(Document text):
•••

Description. During a previous inspection, the NRC reviewed calculations for VAS-1 and
VAS-2 pipe supports on the containment air cooling systems and found that the
calculations had an error in the design requirements for U-bolts. Specifically, calculation
FC05918 for the VAS-1 and VAS-2 U-bolts did not consider two-directional applied
loading, it only considered tensile loads. The NRC issued an apparent violation
AV 05000285/2013012-09, Failure to adequately implement design requirements for
containment air cooler pipe supports in NRC Inspection Report 0500285/2013-012
(ML 13144A772).
- 65 -
Analysis. The inspectors determined that the failure to ensure adequacy of the U-bolts
for containment air cooler pipe supports VAS-1 and VAS-2 in accordance with design
basis requirements was a performance deficiency.
The performance deficiency was determined to be more than minor because it required
calculations to be re-performed to prove the system was operable, and it was associated
with the Mitigating Systems cornerstone attribute of design control and affected the
cornerstone objective of ensuring the availability, reliability, and capability of several
safety injection tank valves. Specifically, the one-directional U-bolts for VAS-1 and VAS-
2 are not designed to withstand two-directional loading and the condensate drain piping
line has the potential to adversely impact the safety injection tank discharge isolation
valves HCV-2984 and HCV-2794 during a design basis event.

•••

(Data visualization images)
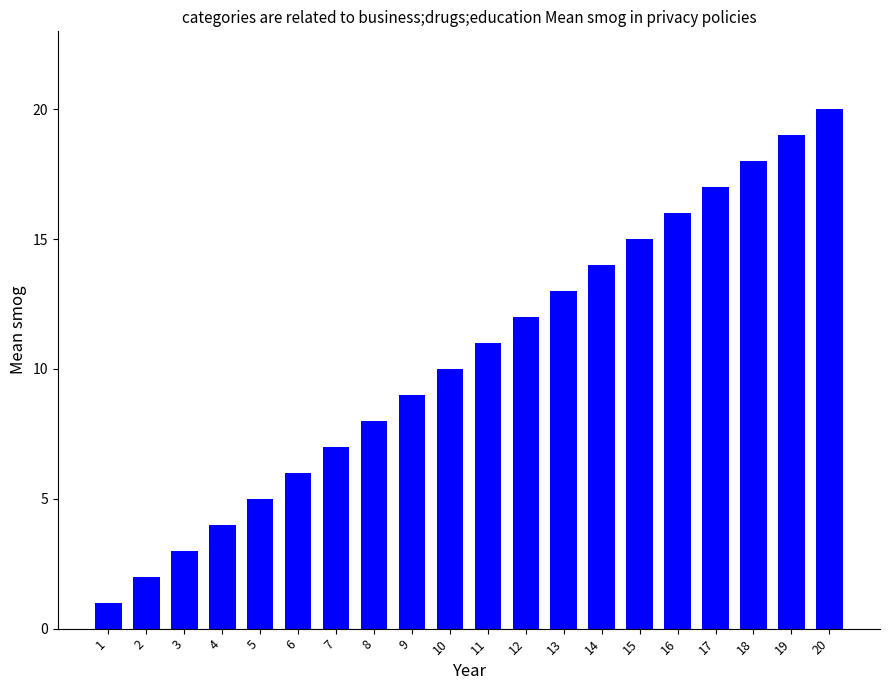

What is the greatest value displayed?

20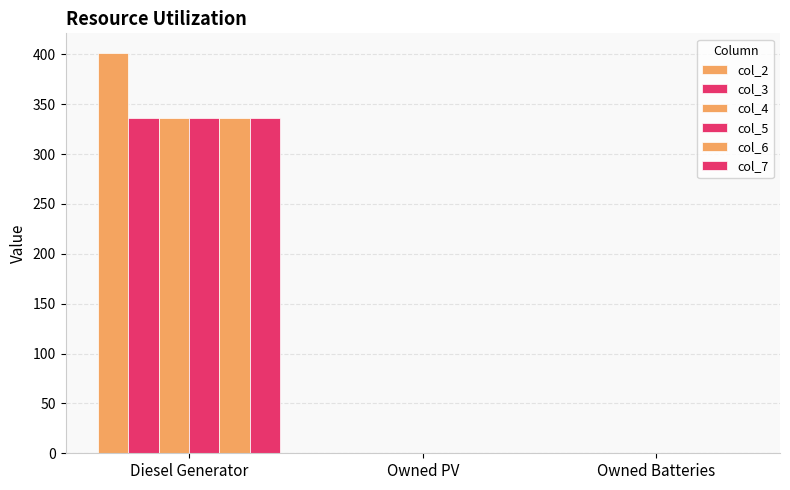

How many values in the col_7 series exceed 0?

1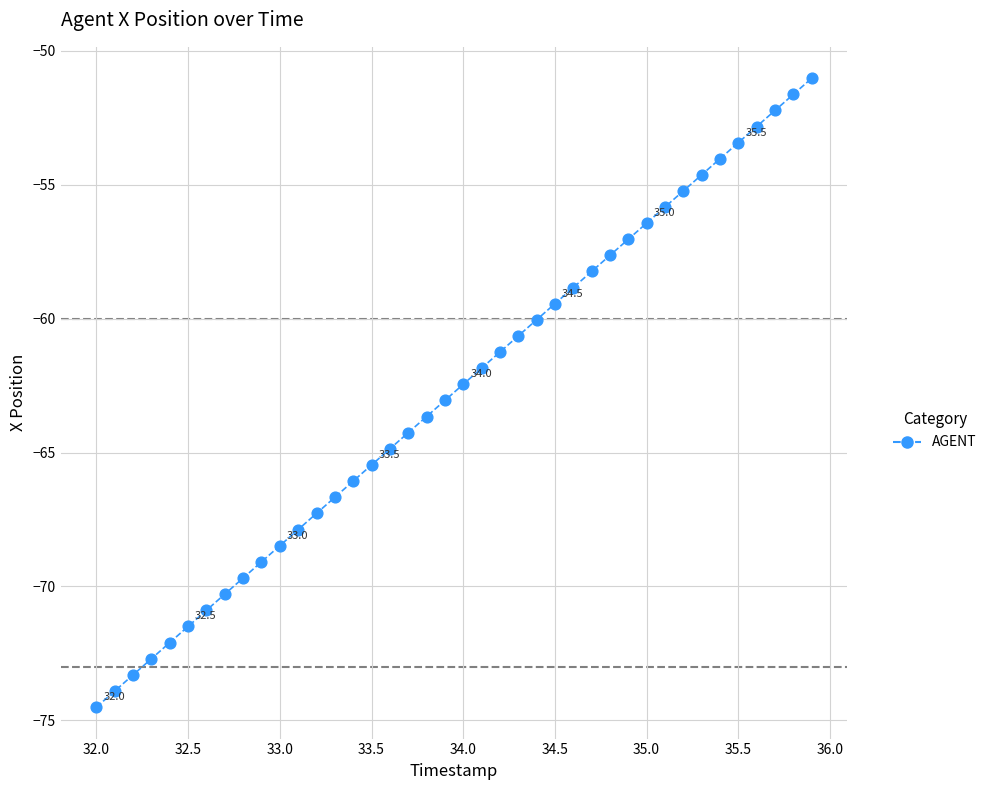

What is the range of X values (max minus min)?

3.9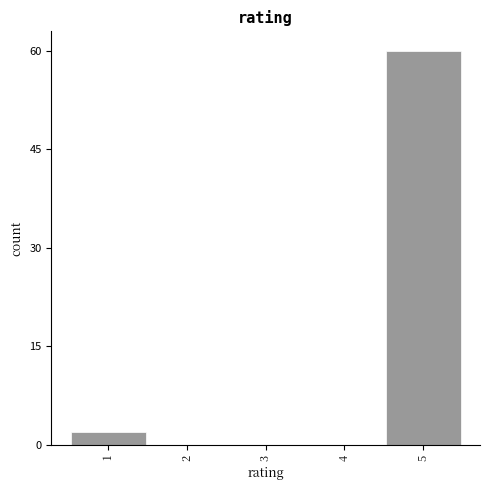

Reading left to right, what are all the values shown in this chart?

1=2	2=0	3=0	4=0	5=60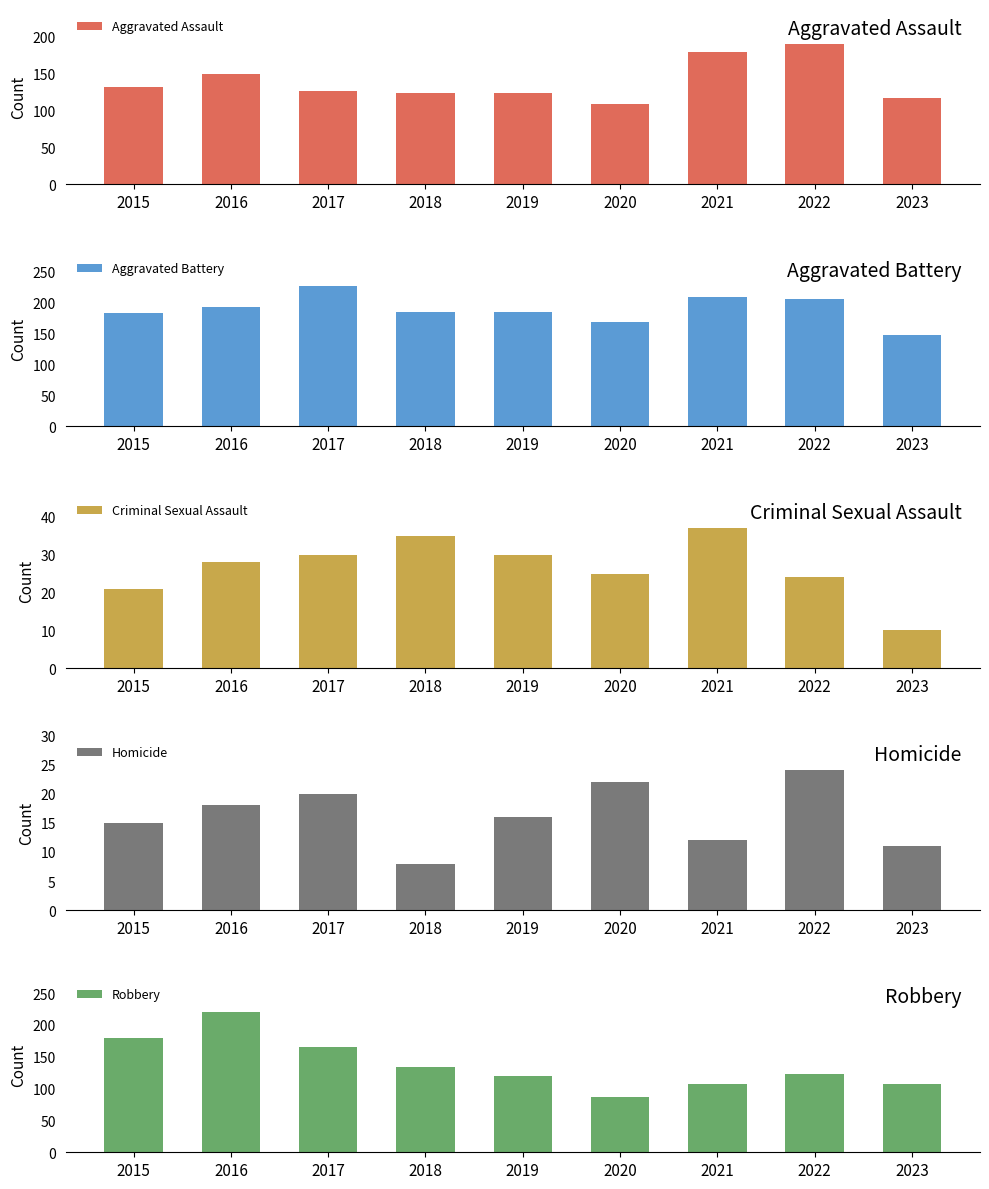

What are all the series names shown in the legend?

Aggravated Assault, Aggravated Battery, Criminal Sexual Assault, Homicide, Robbery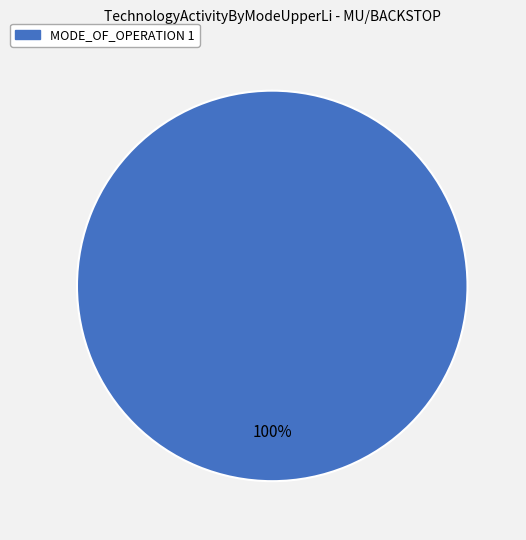

Is there any slice that represents more than half of the pie?

Yes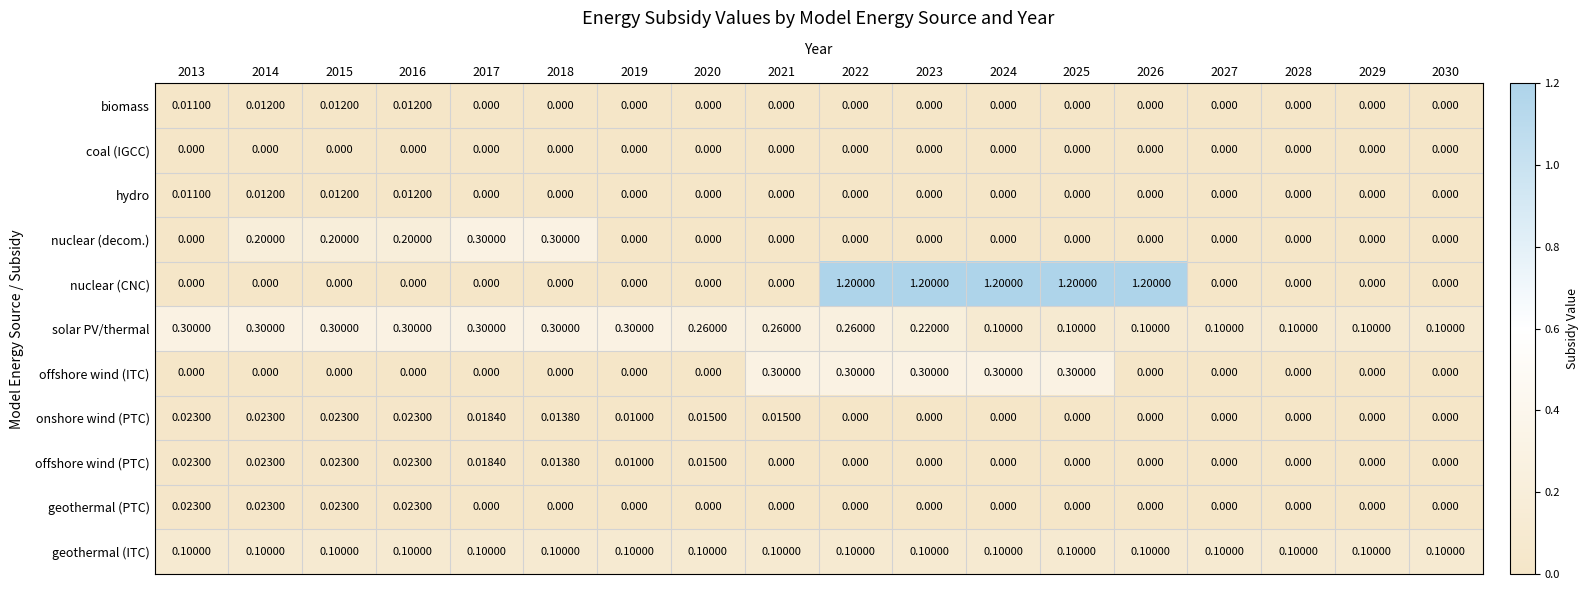

Which series changed the most between 2013 and 2027?

solar PV/thermal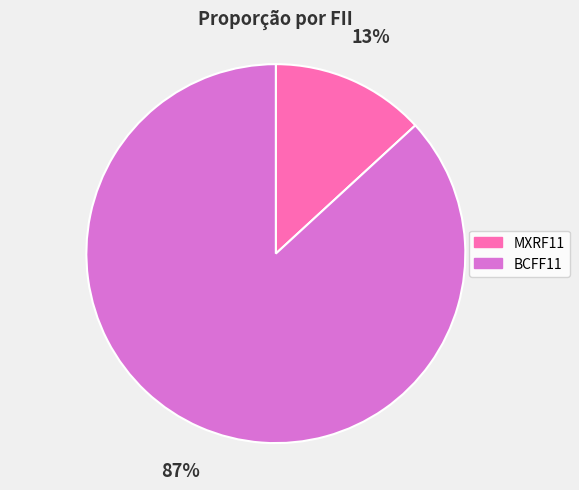

Is BCFF11 the majority of the pie?

Yes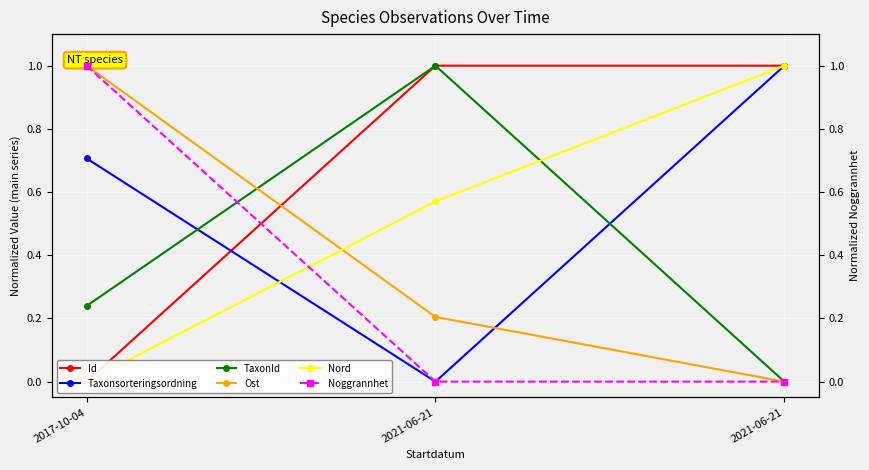

How many lines are shown in the chart?

6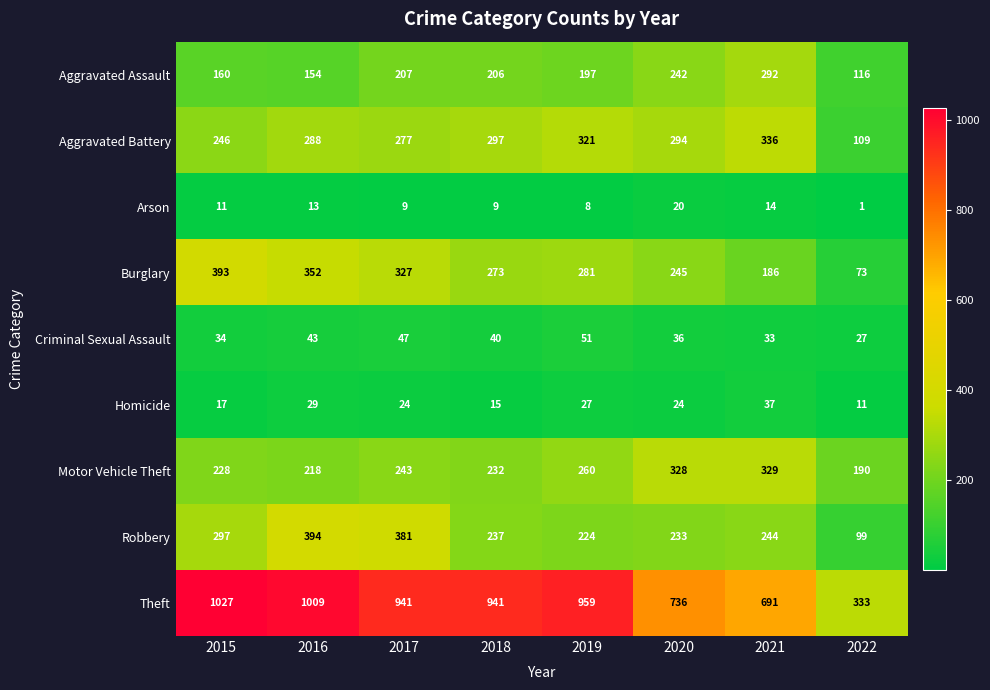

Which series has the widest spread of values?

Theft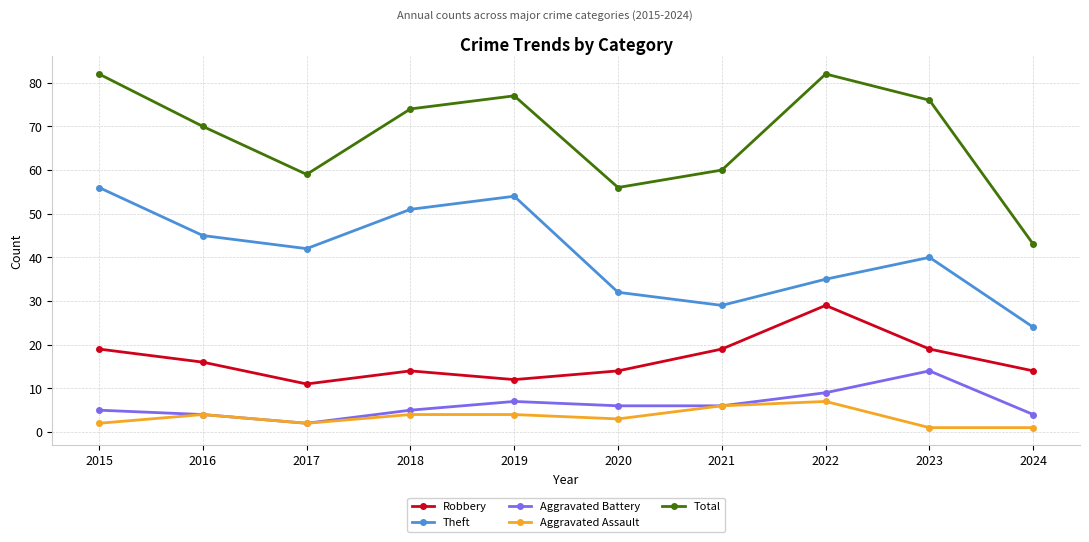

What is the value of the Total point at the 5th from the left?

77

•••

(Exercise prompt): Continue the inspection report passage on the containment air cooler pipe supports, starting right after its final sentence. None of the rows have any bearing on what is asked here.

(Exercise answer):
The licensee updated calculation FC05918 and provided an operability evaluation to
address the degraded condition. The inspectors reviewed the information and found the
analysis adequately supported the operability of the affected equipment.
Using Inspection Manual Chapter 0609, Attachment 4 Initial Characterization of
Findings, and Appendix A, The Significance Determination Process (SDP) for findings
at-power, both dated 6/19/12, the inspectors determined performance deficiency
affected the mitigating systems cornerstone and screened to Green because the finding
affected the design and qualification of a mitigating SSC but remained operable. The
inspectors used the at-power SDP because the condition existed since construction and
while the plant was predominantly at power.
The inspectors determined there was no cross-cutting aspect associated with this finding
because the calculation was from the 1980s, therefore was not reflective of current
performance.
Enforcement. Title 10 CFR Part 50, Appendix B, Criterion III, Design Control states, in
part, that the design control measures shall provide for verifying or checking the
adequacy of design, such as by the performance of design reviews, by the use of
alternate or simplified calculation methods, or by the performance of a suitable testing
program.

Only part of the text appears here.